The Clippers briefly eased off the gas late in the first half, allowing the Nets to close on an 11–2 run. But Kobe Sanders buried a buzzer-beater to restore order and send the Clippers into halftime up 68–37, a fitting exclamation point on a lopsided opening act.
What made the beatdown even more striking: this wasn’t a three-point barrage. Both teams made five triples in the first half, but the Clippers dominated everywhere else. They outscored Brooklyn 32–14 in the paint, winning with strength, movement, and physicality rather than hot shooting.
The Clippers’ lead ballooned to as many as 40 points in the second half, allowing Ty Lue to spread the minutes and still never lose control of the game. Every player on the active roster played a minimum of seven minutes.
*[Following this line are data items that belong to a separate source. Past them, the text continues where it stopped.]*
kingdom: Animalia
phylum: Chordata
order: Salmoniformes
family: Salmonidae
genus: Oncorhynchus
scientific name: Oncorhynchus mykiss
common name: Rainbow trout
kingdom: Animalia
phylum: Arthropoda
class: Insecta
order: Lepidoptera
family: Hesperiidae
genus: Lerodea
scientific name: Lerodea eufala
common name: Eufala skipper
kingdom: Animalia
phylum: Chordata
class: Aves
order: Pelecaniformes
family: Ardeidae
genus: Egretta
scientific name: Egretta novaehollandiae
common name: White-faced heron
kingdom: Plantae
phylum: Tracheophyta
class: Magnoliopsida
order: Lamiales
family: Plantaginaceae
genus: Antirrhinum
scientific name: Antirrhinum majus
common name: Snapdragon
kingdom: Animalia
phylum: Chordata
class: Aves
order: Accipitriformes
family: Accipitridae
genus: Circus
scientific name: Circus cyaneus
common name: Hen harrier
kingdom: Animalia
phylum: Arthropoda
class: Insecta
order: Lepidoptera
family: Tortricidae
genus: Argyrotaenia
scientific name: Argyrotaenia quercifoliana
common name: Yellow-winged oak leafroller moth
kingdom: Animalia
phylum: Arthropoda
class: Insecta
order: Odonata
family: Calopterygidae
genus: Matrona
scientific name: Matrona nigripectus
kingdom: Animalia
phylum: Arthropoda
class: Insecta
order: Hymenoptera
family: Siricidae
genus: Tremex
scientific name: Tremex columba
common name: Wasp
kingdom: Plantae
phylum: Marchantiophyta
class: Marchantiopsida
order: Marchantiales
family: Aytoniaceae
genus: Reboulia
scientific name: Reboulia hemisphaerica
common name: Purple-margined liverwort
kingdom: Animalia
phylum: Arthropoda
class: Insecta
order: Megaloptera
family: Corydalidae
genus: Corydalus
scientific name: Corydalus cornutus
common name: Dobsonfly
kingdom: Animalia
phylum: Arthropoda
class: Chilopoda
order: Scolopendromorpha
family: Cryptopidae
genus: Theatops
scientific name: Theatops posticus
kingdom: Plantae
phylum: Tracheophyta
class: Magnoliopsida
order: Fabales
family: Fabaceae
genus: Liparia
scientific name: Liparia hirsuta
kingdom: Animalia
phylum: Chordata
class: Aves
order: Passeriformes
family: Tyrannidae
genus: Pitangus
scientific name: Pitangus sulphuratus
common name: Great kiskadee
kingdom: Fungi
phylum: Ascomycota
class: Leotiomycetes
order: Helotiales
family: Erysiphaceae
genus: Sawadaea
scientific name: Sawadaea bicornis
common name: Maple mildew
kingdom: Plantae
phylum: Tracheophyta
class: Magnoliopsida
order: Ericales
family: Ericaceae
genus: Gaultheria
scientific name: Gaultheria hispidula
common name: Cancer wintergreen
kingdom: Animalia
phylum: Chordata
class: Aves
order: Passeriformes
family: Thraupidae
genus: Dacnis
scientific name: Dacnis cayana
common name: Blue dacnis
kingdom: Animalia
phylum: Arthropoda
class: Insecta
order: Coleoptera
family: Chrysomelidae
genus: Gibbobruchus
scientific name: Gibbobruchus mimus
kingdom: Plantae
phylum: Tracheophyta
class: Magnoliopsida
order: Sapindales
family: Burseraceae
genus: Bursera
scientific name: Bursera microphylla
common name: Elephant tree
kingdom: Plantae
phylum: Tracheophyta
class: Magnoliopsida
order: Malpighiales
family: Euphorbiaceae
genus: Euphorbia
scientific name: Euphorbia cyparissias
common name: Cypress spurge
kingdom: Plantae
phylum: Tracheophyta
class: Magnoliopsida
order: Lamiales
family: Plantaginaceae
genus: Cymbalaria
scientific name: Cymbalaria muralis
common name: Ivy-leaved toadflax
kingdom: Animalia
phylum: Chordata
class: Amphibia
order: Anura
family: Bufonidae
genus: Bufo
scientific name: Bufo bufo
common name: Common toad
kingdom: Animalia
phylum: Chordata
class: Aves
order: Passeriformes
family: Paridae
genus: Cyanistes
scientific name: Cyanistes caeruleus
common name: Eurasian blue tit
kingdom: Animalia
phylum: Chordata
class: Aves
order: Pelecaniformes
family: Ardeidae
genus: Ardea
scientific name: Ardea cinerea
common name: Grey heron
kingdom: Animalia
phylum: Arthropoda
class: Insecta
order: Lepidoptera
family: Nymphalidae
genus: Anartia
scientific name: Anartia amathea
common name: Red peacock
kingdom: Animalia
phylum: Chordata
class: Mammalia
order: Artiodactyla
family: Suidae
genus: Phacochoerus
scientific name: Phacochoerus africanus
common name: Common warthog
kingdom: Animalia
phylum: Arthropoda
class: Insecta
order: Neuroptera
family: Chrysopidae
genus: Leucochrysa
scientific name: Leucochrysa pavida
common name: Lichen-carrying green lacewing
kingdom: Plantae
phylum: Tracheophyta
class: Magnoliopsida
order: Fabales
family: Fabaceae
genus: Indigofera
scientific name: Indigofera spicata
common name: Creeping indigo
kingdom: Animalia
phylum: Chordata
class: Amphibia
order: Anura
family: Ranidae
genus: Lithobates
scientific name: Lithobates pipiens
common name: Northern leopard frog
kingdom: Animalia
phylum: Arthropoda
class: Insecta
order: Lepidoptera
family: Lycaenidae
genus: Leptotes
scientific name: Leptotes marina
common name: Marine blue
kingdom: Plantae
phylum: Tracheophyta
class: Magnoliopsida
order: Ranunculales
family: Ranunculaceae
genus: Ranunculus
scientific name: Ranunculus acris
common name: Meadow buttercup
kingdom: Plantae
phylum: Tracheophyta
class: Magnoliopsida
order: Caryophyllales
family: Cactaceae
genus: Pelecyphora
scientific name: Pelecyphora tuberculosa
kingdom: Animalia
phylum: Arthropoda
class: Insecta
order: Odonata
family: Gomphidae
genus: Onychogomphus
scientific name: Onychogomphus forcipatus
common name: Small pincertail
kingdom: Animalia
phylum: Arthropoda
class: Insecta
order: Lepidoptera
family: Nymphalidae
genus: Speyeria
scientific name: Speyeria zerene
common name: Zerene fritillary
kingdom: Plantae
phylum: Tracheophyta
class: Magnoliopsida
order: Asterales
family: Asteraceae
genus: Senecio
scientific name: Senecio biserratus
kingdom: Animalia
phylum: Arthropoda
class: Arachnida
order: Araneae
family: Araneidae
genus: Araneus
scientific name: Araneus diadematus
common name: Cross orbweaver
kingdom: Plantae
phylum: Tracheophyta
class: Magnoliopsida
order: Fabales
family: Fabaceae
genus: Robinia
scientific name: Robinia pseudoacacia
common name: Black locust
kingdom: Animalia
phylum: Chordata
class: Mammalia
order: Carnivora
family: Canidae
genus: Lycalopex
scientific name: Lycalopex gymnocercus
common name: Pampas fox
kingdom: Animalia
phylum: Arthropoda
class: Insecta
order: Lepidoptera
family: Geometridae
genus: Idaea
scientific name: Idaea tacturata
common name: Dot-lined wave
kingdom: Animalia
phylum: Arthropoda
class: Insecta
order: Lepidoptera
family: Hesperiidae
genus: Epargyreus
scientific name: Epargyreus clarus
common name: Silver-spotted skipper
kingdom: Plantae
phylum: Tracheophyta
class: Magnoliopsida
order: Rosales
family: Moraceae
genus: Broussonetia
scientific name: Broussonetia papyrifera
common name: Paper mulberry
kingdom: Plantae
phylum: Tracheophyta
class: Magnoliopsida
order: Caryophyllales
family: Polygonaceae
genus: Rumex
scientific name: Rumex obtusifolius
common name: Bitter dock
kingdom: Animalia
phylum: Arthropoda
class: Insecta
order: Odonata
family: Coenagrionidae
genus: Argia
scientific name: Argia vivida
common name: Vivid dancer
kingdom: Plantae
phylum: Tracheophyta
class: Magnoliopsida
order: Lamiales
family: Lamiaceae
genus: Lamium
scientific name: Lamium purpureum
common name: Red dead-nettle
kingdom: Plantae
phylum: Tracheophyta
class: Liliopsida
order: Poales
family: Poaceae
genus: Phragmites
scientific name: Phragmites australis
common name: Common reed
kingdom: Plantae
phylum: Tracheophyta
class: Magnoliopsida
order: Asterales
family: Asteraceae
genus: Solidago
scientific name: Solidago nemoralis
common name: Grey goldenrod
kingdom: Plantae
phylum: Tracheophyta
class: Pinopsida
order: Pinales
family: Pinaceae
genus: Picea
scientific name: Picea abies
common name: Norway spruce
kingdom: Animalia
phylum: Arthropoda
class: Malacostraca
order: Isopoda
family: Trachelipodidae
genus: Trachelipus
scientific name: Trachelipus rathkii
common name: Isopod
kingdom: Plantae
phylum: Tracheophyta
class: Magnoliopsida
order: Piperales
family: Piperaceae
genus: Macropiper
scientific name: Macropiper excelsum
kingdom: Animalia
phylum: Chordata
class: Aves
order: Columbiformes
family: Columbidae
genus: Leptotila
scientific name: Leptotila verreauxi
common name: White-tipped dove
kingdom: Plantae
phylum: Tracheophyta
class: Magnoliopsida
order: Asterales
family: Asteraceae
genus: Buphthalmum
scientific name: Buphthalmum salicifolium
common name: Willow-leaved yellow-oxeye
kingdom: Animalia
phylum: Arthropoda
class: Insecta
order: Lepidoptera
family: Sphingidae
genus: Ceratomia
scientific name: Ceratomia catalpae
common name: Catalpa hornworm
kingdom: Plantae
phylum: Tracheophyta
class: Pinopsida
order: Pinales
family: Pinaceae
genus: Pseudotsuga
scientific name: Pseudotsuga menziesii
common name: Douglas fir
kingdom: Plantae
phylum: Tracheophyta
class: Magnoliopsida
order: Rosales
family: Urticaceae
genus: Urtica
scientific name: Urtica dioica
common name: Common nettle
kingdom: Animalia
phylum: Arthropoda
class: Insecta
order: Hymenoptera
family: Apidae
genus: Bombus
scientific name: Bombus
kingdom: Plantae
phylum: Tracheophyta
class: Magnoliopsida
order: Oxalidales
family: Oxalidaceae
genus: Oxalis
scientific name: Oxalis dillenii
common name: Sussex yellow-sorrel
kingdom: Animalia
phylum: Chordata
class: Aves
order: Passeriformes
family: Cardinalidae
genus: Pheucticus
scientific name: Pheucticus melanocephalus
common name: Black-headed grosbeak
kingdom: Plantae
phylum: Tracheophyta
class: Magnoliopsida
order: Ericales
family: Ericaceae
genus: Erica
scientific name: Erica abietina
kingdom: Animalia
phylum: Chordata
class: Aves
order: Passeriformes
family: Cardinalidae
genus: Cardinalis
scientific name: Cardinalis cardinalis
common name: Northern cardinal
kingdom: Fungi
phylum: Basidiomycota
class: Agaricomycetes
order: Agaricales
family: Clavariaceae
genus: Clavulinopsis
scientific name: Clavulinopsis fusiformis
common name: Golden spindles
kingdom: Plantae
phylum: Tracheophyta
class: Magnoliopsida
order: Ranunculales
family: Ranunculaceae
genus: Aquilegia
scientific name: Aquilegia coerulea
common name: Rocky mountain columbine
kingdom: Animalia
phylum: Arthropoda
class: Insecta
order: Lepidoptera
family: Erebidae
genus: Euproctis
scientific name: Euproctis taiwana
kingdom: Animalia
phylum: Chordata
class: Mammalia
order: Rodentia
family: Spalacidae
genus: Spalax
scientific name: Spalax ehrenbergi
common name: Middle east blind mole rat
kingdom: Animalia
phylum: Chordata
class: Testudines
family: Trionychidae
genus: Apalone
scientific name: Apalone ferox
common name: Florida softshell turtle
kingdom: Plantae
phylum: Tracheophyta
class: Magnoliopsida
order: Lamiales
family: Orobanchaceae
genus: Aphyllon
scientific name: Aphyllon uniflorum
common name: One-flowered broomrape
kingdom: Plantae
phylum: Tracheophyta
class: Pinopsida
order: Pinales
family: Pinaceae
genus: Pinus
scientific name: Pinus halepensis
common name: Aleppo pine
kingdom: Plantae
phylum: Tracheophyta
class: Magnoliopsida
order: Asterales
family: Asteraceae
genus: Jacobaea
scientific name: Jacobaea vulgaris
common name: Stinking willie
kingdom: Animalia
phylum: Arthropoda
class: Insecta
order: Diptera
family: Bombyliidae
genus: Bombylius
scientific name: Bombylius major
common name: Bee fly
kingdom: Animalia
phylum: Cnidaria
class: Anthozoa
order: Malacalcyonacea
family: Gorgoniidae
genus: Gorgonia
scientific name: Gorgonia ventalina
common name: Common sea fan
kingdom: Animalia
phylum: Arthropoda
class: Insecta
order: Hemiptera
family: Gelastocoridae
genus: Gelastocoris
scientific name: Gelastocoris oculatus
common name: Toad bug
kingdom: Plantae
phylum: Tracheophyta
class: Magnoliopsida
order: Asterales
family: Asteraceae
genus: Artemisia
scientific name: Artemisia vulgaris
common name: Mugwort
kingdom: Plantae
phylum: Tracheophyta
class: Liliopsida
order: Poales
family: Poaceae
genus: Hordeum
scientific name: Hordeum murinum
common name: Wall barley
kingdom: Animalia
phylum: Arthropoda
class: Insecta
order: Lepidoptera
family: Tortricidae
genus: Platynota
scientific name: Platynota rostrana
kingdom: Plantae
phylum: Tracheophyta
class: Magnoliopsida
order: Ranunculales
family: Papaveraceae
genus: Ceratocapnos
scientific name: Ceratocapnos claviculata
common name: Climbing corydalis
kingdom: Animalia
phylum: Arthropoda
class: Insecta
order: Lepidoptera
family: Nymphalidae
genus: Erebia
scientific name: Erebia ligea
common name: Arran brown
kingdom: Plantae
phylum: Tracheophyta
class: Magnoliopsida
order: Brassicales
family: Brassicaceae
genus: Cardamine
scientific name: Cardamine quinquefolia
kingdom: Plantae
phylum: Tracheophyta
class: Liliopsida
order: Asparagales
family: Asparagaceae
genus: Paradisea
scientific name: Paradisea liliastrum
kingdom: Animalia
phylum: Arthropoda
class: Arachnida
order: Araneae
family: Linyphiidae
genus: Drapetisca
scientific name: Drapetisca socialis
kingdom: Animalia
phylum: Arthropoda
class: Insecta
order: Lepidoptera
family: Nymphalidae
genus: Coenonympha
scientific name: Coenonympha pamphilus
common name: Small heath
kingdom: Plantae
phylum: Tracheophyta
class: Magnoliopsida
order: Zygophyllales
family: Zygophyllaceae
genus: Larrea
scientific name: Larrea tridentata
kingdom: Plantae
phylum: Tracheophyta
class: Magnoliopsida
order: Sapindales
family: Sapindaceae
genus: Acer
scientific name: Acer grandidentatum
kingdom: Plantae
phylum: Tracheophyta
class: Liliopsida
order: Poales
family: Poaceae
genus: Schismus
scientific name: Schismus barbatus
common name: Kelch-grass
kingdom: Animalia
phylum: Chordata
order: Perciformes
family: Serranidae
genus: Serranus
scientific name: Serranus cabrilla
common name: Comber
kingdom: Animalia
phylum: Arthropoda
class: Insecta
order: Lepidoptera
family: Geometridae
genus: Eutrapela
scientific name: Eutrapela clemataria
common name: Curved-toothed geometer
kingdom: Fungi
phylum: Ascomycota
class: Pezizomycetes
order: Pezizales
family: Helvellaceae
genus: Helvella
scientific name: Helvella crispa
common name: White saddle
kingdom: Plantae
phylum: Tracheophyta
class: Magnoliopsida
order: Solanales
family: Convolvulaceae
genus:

Harden finished with 19 points, six rebounds, and eight assists, repeatedly punishing mismatches and living at the free-throw line, where he went a perfect 10-for-10. Ivica Zubac added a quiet but effective double-double (11 points, 10 rebounds in 23 minutes), while John Collins chipped in 18 points on 7-of-14 shooting.
Jordan Miller provided a major spark off the bench, scoring 16 points and grabbing seven rebounds while shooting 7-of-10 from the field — the kind of depth contribution that turns good teams into dangerous ones.
Defensively, the Clippers were relentless. Brooklyn shot just 29-of-85 from the field and an ice-cold 9-of-43 (20.9%) from three. Perimeter pressure, rim protection, and consistent effort left the Nets searching for answers all night.
For Brooklyn, there weren’t many bright spots. Rookie Egor Demin was the lone starter to reach double figures. Michael Porter Jr. struggled through a 3-of-11 shooting night, including 0-for-4 from deep. Former Clipper Terrence Mann returned to Intuit Dome and managed eight points in 20 minutes — symbolic of a night that never tilted Brooklyn’s way.
Considering how ugly the start of the season was, this current stretch feels almost surreal. The Clippers didn’t just claw their way back into the play-in conversation — they’ve done it with confidence, chemistry, and increasingly dominant performances.
Sunday night wasn’t pretty basketball unless you’re a Clippers fan. For everyone else, it was uncomfortable viewing. For this team, it was a statement.
The Clippers now hit the road for a three-game trip — at Utah on Tuesday, at Denver on Friday, and at Phoenix on Sunday — before returning home to host the Philadelphia 76ers on Monday, February 2.
If they keep playing like this, that six-game gap in the standings might not feel so intimidating for much longer.